Ante estas problemáticas, el compromiso de las iglesias no puede caer en el hecho de ir el domingo al templo con nuestros coches, quizás sin que pertenezcamos a la zona donde está la iglesia, y luego montarnos otra vez en nuestros vehículos, ya finalizado el servicio religioso, y desaparecer de ese entorno, ya sea de un barrio de la ciudad, o de la periferia urbana.
Nos podríamos preguntar cómo va a ser la violencia urbana, estos infiernos urbanitas, en el futuro próximo, pero los cristianos también podríamos pensar si hay para nosotros una llamada de no dejar a los centros y grandes barrios urbanos en la estacada, mientras miramos para otro lado en nuestro deseo de estar en iglesias cómodas y confortables donde podemos gozarnos de espaldas a tanta violencia, marginación y situaciones anómalas. Es como si el infierno de otros no nos importara para nada.

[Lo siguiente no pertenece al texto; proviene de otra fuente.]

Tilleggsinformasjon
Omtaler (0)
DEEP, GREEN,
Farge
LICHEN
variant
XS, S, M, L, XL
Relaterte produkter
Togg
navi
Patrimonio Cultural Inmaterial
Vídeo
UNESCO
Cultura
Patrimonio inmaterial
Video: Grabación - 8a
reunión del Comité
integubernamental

El campo de misión urgente y preferente que son los centros de las grandes ciudades y sus barrios donde reside la pobreza y la violencia, debería de ser una de las prioridades de la misión de la iglesia, tanto evangelizadora como diacónica.

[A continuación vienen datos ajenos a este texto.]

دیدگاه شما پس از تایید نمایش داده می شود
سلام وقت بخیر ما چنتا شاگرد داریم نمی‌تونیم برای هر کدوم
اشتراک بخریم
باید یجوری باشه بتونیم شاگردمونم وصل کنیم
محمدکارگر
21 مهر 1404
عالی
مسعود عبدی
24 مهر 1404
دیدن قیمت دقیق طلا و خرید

Pregunta: ¿quién aparecerá como “salvadores” con manos tendidas hacia estos centros urbanos si los creyentes miran para otro lado? La respuesta la dejo para que sea una reflexión de vosotros mismos. No permitamos que esos posibles “salvadores” lleven la marca de la bestia. ¿Habrá alguien, ya sea misionero, pastor, consejo de iglesia o simple creyente de a pie que pueda decir “envíame a mí?” No sería el primero que desciende a esos infiernos.